A Coding Implementation to Master GPU Computing with CuPy, Custom CUDA Kernels, Streams, Sparse Matrices, and Profiling

header("6. RAW CUDA KERNEL — MANDELBROT")
mandel = cp.RawKernel(r'''
extern "C" __global__
void mandel(float xmin, float xmax, float ymin, float ymax,
           int W, int H, int max_iter, int* out) {
   int ix = blockDim.x * blockIdx.x + threadIdx.x;
   int iy = blockDim.y * blockIdx.y + threadIdx.y;
   if (ix >= W || iy >= H) return;
   float cx = xmin + (xmax - xmin) * ix / (W - 1);
   float cy = ymin + (ymax - ymin) * iy / (H - 1);
   float zx = 0.f, zy = 0.f;
   int it = 0;
   while (zx*zx + zy*zy < 4.f && it < max_iter) {
       float t = zx*zx - zy*zy + cx;
       zy = 2.f*zx*zy + cy;
       zx = t; ++it;
   }
   out[iy*W + ix] = it;
}
''', 'mandel')
W, H, ITER = 1024, 1024, 400
img = cp.zeros((H, W), dtype=cp.int32)
threads = (16, 16)
blocks = ((W + 15)//16, (H + 15)//16)
mandel(blocks, threads,
      (cp.float32(-2.0), cp.float32(1.0),
       cp.float32(-1.5), cp.float32(1.5),
       W, H, ITER, img))
cp.cuda.Stream.null.synchronize()
print(f"Mandelbrot done. max iter reached={int(img.max())}")
plt.figure(figsize=(6,6))
plt.imshow(cp.asnumpy(cp.log1p(img)), cmap='twilight_shifted', extent=[-2,1,-1.5,1.5])
plt.title("Mandelbrot set — computed with a CuPy RawKernel")
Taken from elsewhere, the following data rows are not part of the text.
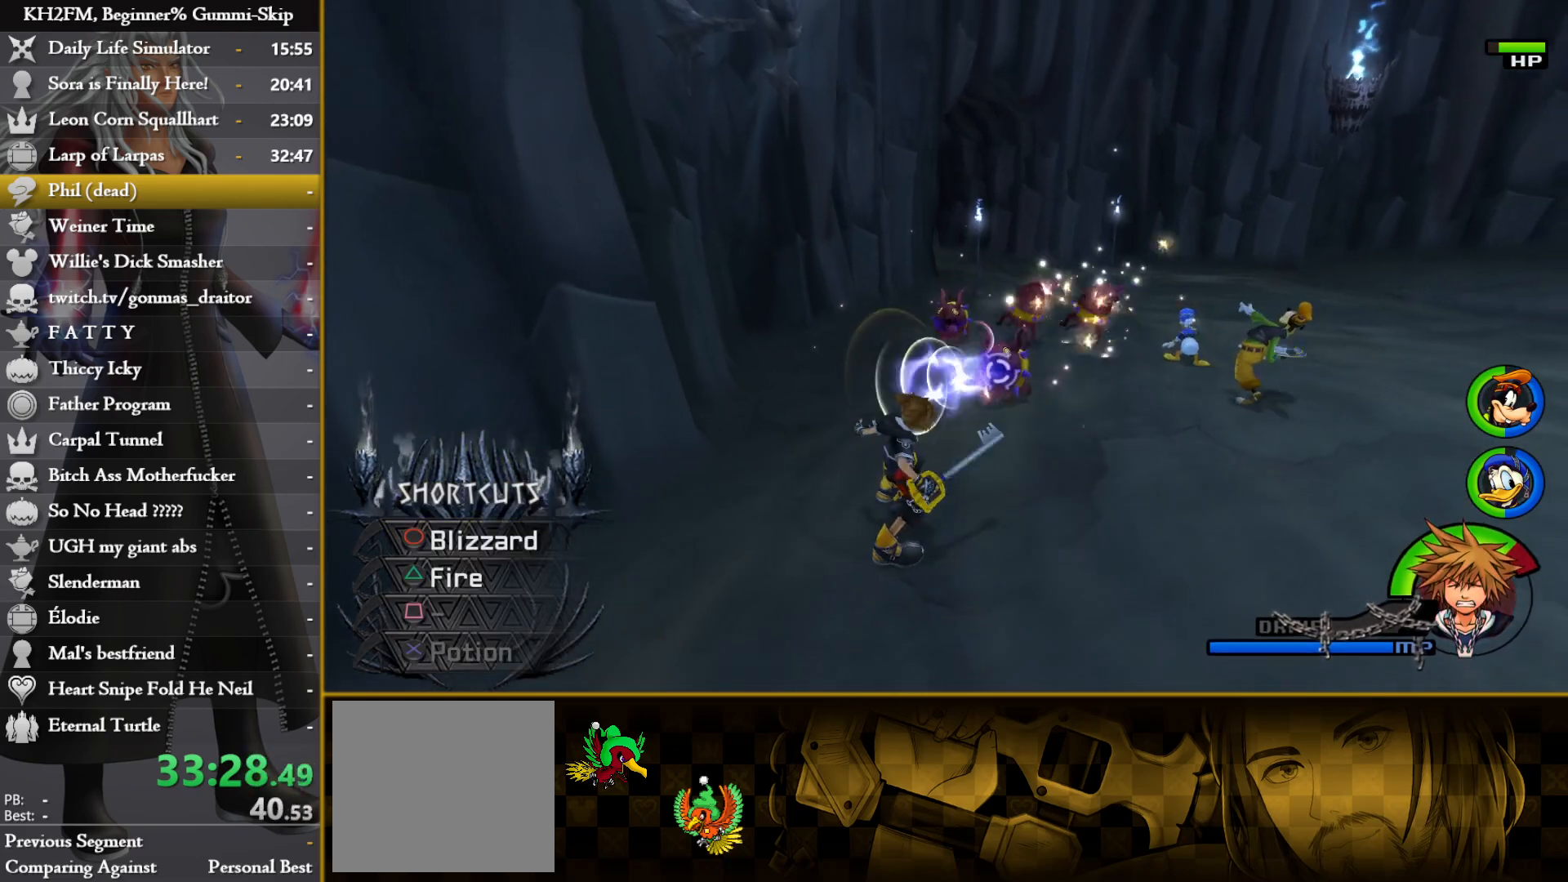
{"buttons": ["L1"], "left_stick": "up", "right_stick": "center", "events": [[33, "CIRCLE", "down"], [117, "CIRCLE", "up"], [167, "CIRCLE", "down"], [233, "CIRCLE", "up"], [300, "CIRCLE", "down"], [367, "CIRCLE", "up"], [433, "CIRCLE", "down"], [500, "CIRCLE", "up"]]}
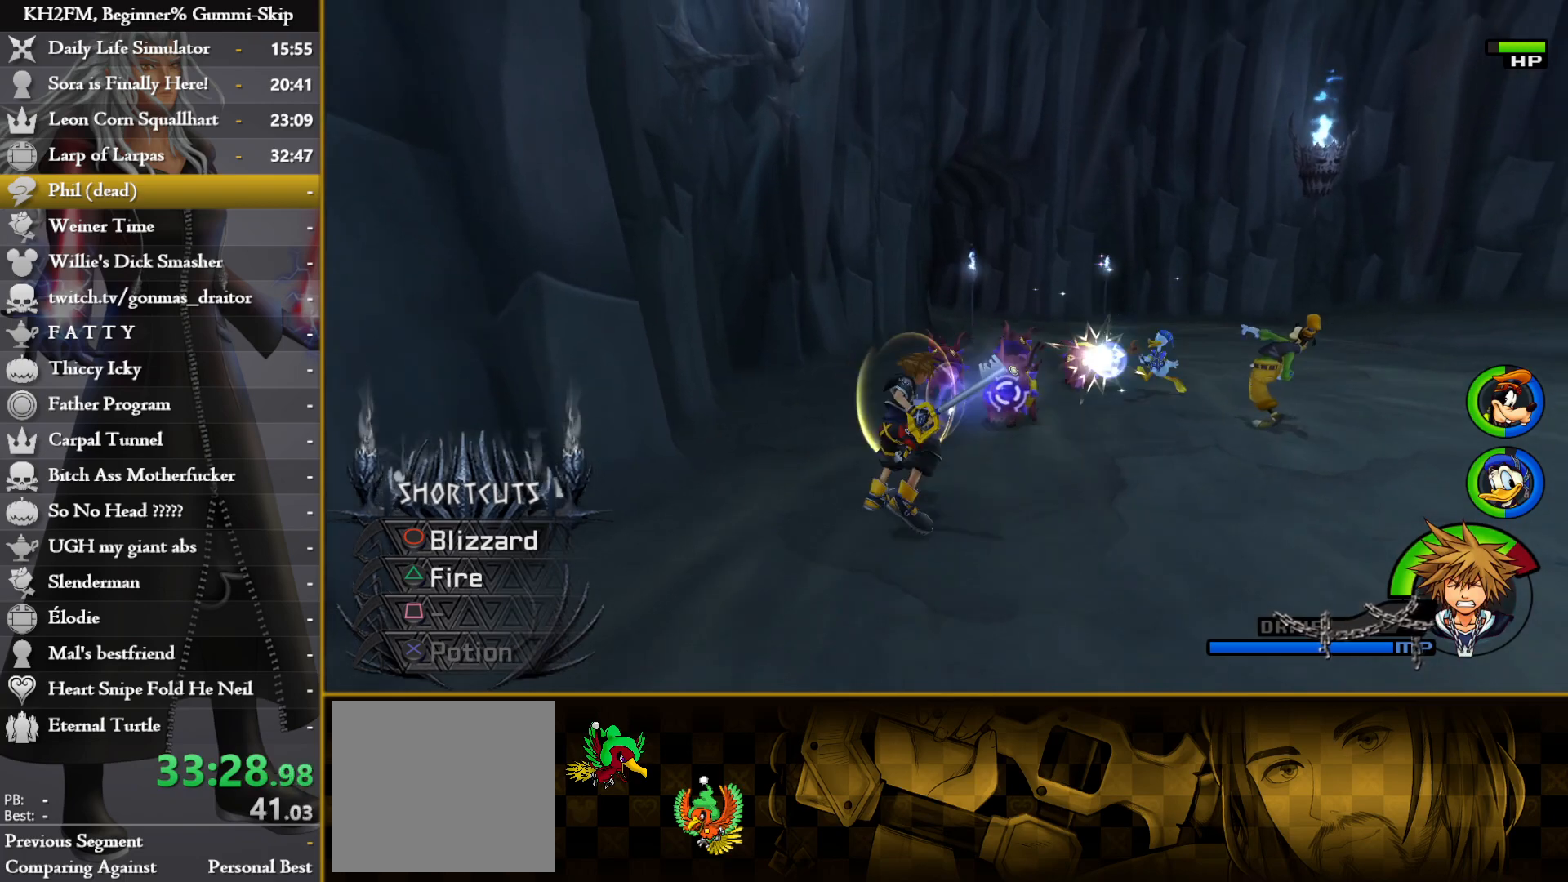
{"buttons": ["CIRCLE", "L1"], "left_stick": "up", "right_stick": "center", "events": [[67, "CIRCLE", "down"], [150, "CIRCLE", "up"], [217, "CIRCLE", "down"], [283, "CIRCLE", "up"], [350, "CIRCLE", "down"], [433, "CIRCLE", "up"], [483, "CIRCLE", "down"]]}
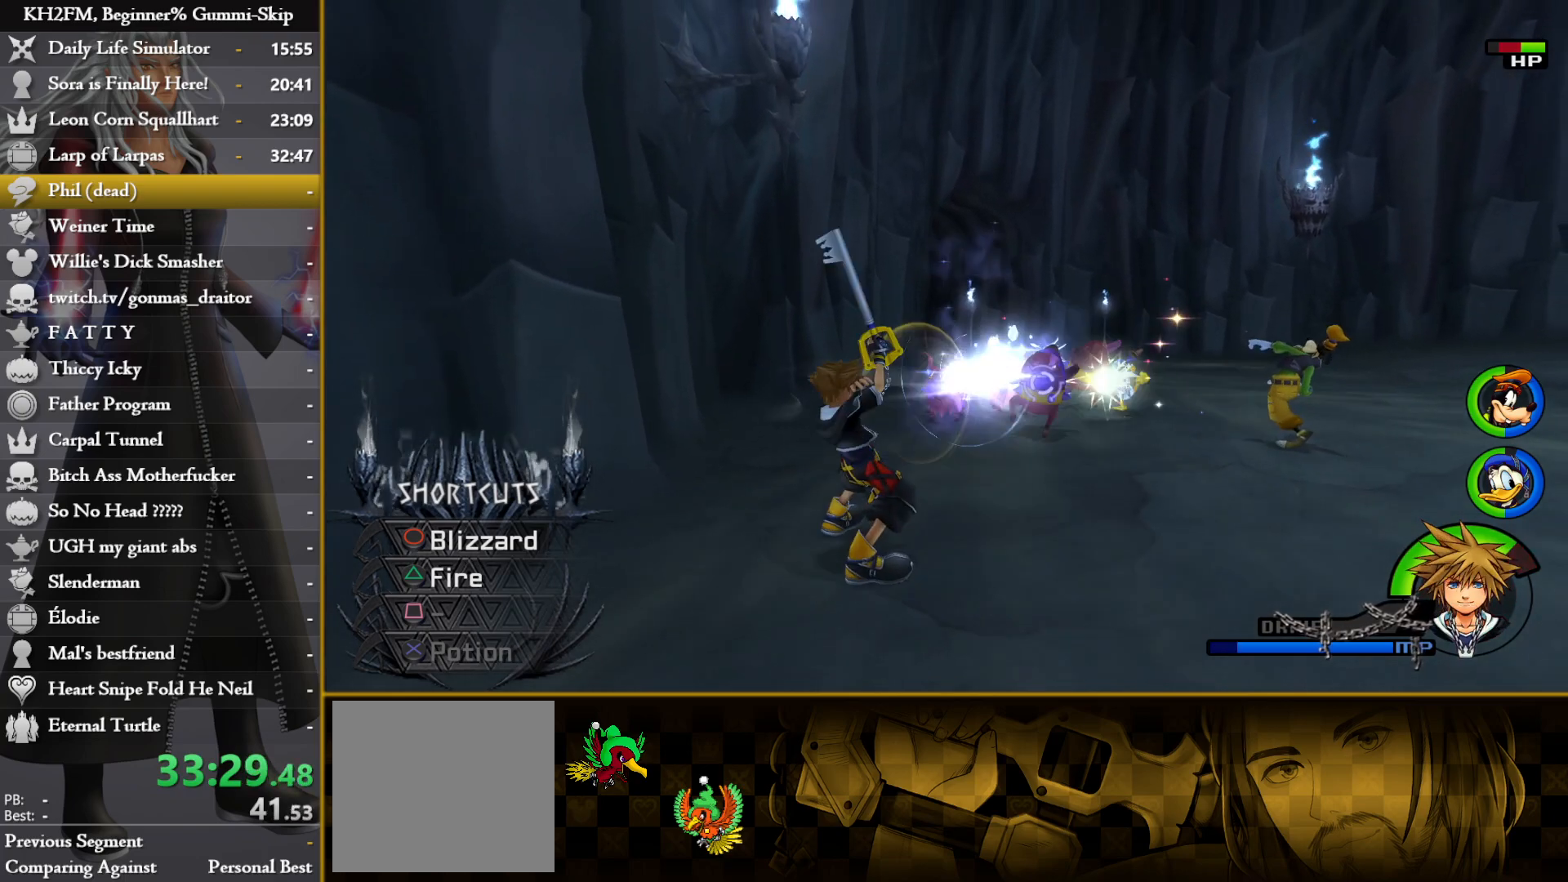
{"buttons": [], "left_stick": "up", "right_stick": "down", "events": [[67, "CIRCLE", "up"], [133, "CIRCLE", "down"], [217, "CIRCLE", "up"], [267, "CIRCLE", "down"], [350, "CIRCLE", "up"], [433, "L1", "up"], [500, "right_stick", "down"]]}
plt.axis('off'); plt.show()
header("7. CUDA STREAMS")
s1, s2 = cp.cuda.Stream(non_blocking=True), cp.cuda.Stream(non_blocking=True)
with s1:
   a1 = cp.random.rand(2000, 2000, dtype=cp.float32)
   b1 = cp.random.rand(2000, 2000, dtype=cp.float32)
   c1 = a1 @ b1
with s2:
   a2 = cp.random.rand(2000, 2000, dtype=cp.float32)
   b2 = cp.random.rand(2000, 2000, dtype=cp.float32)
   c2 = a2 @ b2
s1.synchronize(); s2.synchronize()
print(f"Stream-1 mean={float(c1.mean()):.4f}")
print(f"Stream-2 mean={float(c2.mean()):.4f}")